SOURCE / ECONOMY
US law banning Xinjiang products is malicious, to backfire on American firms
Published: Jun 22, 2022 09:02 PM
Photo: Xinhua

Photo: Xinhua

American businesses in China say they fear the US' so-called "Uyghur Forced Labor Prevention Act" (UFLPA) that went into effect  on Tuesday will interrupt shipments and raise their costs, as it is "next to impossible" for US importers to prove negative to the law's "rebuttable presumption" of "forced labor," according to The Wall Street Journal on Wednesday.

With surging inflation in the US, the US law banning Xinjiang-produced goods with a fabricated accusation is likely to increase real costs for American firms. That cost rise will be translated to many consumer goods in the US supermarkets, resulting in worsening inflation and causing the US economy to slip into a recession. 

Like the US government' series of economic coercive measures in the past, Washington's latest legislation of Xinjiang products is set to backfire on American businesses and the US' own economy.

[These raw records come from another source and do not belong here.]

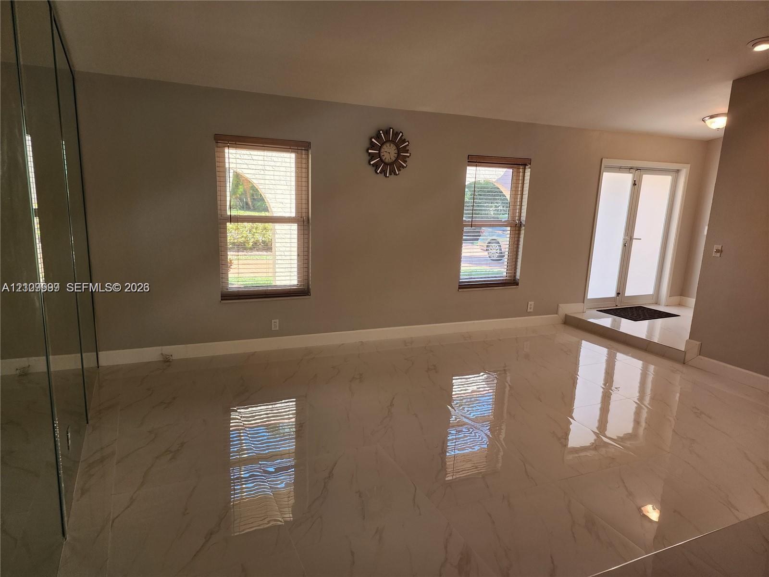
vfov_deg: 58.9
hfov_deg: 73.9
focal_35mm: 23
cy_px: 288
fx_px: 511
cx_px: 384
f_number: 1.8
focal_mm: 6.4
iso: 125
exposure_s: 1/120
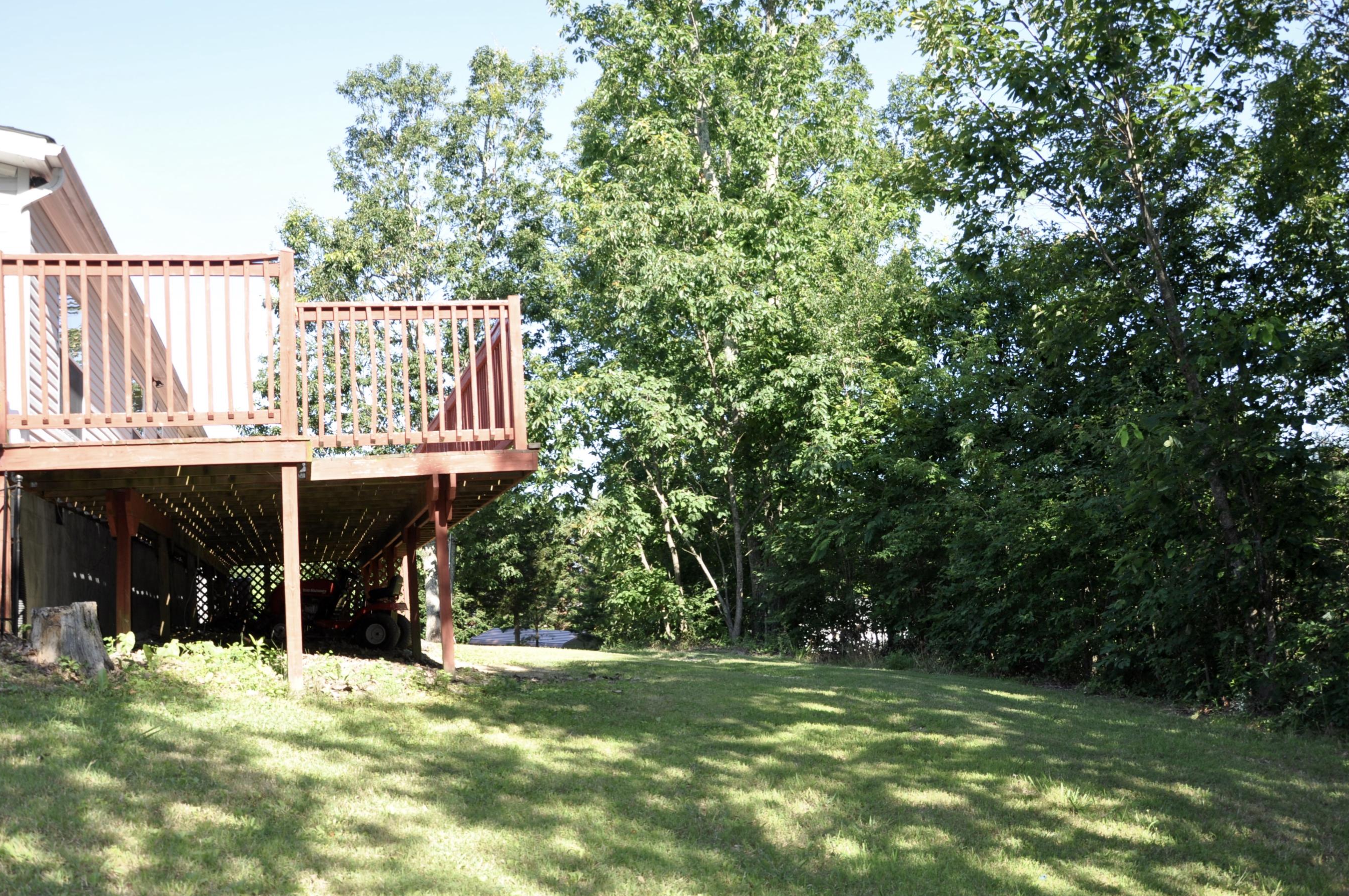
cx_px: 643
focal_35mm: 30
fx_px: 1123
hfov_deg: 62.0
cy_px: 481
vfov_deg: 43.5
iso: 200
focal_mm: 18
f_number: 6.3
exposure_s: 1/200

The US' new law has shifted the burden of proving a lie from the US customs to its companies now. The change will cast a pall on US importers' businesses and will impact electronics, agricultural goods and other products. Considering the gray area in practice, the law may be used by the US government as a weapon to stifle selected industries and enterprises from China.

The US government, analysts say, sees the legislation as part of a broader campaign to decouple from the Chinese economy, but UFLPA will fail to stifle Chinese industries, or exclude China from global industrial chains as bilateral trade with China is complicated and highly integrated now.

Take cotton - the first US target to ban from the Xinjiang region - as an example. The US has banned the entry of all products containing cotton from Xinjiang from early last year. The ban has exacerbated global supply chain problems for cotton products, pushing up cotton prices to almost double from the 2020 levels, clobbering the downstream textile industries in Asia and also to the detriment of the US' efforts to curb inflation.

If the US attempts to use UFLPA to suppress Xinjiang's photovoltaic industry and suppress the region's economic growth, the US is to be disappointed. 

Earlier this month, the Biden administration was forced to exempt solar components from four Southeast Asian countries from import duties for two years in order to solve the US' solar industry supply woes. But nearly 50 percent of the world's polysilicon - the main raw material for the photovoltaic industry - comes from Xinjiang. The US simply cannot curb Xinjiang's photovoltaic industry by restricting imports.

In fact, the US' reckless decoupling move is partly the reason that how US inflation has become so entrenched in its economic system. Over a year into US President Joe Biden's first term, the US is still fighting former President Donald Trump's trade war. The Biden administration also placed many Chinese companies on its so-called entity list, which constrained Chinese enterprises' growth, but also backfired on US' manufacturing. The supply shortage of semiconductors and other industrial materials, caused by Biden's decoupling moves, has led to price rises of auto vehicles and a range of electronic devices in the US market.

The UFLPA violates the laws of the market economy, undermining market rules that have been effectively formed in the global industrial chain. Washington, with this poisonous Xinjiang law, is meddling global value chain for political manipulation. It will ultimately fail, rejected by market.